Lahti and Haraway have thus developed two contrasting interpretations of the role of technology through their studies. Lahti has emphasized the idea of immersion: the concept that technology serves to completely immerse humans into a different world that is disconnected from reality. However, Haraway thinks that instead of immersing oneself in technology, it would be better to embed it into everyday life. From her perspective, the worlds of reality and technology should not become separate, but instead joined together so that imperfect humans can learn from the example of genderless machines.

Haraway expands her idea of embeddedness in a way that constructs a view of the ideal society. She stresses the idea that each individual should function as part of the circuit that runs society. In this aspect, she includes socialist ideas of equality and interdependence. Her views differ from utopian approaches because she does not advocate a complete restructuring of society, but rather a blending of cyborg ideas with the values of humanity.

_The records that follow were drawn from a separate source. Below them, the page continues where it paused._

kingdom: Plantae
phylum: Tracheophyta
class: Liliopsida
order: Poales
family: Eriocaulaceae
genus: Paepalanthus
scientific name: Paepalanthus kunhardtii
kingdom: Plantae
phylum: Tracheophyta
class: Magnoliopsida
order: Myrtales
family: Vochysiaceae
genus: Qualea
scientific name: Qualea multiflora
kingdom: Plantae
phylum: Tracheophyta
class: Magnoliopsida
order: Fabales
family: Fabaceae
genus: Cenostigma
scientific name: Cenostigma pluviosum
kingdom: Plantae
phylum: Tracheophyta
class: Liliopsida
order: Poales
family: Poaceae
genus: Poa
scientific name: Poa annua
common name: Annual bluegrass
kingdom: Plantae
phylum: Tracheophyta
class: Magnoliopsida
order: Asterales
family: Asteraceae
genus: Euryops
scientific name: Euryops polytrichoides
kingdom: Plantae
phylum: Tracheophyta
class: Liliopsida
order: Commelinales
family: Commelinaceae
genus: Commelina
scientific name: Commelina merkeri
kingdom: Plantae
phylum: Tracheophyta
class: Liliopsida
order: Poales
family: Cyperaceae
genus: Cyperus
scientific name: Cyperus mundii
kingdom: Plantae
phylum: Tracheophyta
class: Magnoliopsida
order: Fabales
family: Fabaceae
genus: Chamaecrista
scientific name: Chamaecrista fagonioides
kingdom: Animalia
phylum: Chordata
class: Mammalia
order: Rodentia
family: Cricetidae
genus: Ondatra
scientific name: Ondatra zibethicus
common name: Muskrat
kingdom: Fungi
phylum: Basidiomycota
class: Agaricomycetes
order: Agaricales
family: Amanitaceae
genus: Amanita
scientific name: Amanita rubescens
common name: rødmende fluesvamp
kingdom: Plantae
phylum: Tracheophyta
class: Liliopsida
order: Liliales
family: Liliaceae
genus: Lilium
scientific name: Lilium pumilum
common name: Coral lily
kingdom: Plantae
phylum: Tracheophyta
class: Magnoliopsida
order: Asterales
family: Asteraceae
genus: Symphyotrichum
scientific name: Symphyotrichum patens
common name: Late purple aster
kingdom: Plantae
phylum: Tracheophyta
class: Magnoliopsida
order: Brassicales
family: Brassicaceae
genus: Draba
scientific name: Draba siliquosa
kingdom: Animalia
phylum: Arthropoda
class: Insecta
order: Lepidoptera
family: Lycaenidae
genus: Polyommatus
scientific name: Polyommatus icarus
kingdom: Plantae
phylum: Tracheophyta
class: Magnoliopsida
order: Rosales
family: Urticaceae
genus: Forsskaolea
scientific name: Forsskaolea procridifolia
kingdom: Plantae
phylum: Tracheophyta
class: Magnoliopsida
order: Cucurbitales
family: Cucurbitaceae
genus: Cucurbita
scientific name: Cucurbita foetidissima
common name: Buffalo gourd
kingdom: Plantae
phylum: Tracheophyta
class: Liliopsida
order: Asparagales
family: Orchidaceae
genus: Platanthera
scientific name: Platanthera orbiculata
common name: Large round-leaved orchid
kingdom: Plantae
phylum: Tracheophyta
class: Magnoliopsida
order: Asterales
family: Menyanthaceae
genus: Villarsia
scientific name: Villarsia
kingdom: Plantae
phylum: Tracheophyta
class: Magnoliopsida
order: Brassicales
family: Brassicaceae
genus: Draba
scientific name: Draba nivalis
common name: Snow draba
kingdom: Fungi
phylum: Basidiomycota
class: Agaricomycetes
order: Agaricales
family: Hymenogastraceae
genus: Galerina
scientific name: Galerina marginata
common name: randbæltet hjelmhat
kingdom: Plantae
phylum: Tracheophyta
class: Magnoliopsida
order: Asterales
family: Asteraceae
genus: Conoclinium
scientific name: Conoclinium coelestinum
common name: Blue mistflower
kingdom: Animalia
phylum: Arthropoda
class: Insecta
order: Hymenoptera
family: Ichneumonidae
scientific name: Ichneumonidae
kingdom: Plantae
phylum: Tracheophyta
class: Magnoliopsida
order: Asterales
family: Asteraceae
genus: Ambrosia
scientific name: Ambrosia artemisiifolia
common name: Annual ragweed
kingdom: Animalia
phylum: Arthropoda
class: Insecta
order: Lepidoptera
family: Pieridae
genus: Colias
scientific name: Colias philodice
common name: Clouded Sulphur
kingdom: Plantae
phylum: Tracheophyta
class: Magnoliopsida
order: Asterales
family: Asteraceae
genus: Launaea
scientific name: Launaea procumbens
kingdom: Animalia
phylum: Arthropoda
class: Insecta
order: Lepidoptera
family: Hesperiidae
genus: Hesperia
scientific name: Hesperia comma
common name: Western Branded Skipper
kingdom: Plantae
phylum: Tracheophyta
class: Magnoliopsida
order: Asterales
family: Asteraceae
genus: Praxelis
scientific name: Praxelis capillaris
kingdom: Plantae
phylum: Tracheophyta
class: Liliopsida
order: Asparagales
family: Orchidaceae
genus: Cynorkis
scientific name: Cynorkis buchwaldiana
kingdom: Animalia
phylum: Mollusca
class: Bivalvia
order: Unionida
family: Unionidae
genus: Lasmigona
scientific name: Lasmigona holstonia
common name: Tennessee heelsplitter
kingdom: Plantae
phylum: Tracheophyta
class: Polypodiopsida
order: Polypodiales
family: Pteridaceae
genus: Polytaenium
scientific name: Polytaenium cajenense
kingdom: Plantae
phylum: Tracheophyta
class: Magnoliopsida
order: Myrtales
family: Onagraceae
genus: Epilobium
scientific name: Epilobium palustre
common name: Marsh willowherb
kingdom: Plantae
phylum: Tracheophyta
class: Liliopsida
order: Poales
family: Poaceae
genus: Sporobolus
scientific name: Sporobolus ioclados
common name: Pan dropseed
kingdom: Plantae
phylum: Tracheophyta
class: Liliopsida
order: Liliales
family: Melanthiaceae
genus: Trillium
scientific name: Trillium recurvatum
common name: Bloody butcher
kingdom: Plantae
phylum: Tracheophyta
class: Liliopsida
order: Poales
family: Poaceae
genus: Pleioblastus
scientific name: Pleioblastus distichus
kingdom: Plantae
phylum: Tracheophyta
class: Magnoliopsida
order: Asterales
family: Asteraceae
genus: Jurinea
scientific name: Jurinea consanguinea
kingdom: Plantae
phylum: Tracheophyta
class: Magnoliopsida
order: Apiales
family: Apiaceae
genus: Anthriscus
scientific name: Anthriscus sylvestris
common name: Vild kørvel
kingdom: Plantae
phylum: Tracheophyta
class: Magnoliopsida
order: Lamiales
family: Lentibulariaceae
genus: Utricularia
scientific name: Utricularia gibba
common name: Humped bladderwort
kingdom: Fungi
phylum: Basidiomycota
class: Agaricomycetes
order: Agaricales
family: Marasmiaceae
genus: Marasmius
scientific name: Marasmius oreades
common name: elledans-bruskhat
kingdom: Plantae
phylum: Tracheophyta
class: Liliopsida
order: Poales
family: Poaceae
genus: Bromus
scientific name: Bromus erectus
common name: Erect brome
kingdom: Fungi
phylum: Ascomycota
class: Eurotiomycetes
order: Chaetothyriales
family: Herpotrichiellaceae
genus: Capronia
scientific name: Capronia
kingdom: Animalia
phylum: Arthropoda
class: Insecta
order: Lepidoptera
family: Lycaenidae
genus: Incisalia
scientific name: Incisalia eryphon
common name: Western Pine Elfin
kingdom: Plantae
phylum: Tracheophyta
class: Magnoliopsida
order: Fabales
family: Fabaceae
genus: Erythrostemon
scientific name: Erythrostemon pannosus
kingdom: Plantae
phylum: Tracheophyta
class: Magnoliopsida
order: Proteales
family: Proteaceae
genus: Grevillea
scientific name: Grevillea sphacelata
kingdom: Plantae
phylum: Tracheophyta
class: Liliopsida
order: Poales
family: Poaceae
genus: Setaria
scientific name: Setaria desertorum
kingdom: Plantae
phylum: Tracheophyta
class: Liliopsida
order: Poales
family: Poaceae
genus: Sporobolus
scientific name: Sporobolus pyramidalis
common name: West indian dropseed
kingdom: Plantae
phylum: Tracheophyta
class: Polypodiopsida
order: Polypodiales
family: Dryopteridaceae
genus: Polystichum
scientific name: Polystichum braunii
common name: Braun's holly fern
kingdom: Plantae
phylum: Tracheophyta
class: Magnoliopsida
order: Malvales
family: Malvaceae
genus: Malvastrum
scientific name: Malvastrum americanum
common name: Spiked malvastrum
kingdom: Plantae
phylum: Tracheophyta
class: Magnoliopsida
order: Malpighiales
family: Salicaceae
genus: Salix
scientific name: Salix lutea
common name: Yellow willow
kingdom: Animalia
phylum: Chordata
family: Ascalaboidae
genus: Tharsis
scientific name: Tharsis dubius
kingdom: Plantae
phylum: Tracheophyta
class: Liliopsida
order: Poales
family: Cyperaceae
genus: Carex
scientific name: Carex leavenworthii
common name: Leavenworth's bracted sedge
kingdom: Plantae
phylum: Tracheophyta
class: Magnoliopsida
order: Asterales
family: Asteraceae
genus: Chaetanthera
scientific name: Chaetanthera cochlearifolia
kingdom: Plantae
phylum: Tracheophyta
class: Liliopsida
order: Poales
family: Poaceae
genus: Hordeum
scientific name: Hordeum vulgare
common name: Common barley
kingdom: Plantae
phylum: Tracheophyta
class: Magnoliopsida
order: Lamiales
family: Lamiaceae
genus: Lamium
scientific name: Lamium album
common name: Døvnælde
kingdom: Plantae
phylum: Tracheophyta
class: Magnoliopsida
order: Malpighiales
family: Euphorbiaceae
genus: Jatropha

While Haraway believes technology should be embedded for ideal socialism and feminism, Lahti believes it serves as an escape into another dimension. Immersion and embeddedness offer two different perspectives on the role of technology in the modern world.

2 Comments

  1. To some extent immersion and embeddedness are two different perspectives on technology, but importantly, they coexist. We are always immersed in our habitual understanding of the world, we are not able to see what is normal to us, it becomes the background to experience. Likewise, we are embedded in systems that organise society, always. To my mind, embeddedness has more to do with a systems theory or constructivist approach, where we can acknowledge our role in the mechanisms of the social/technical/political world.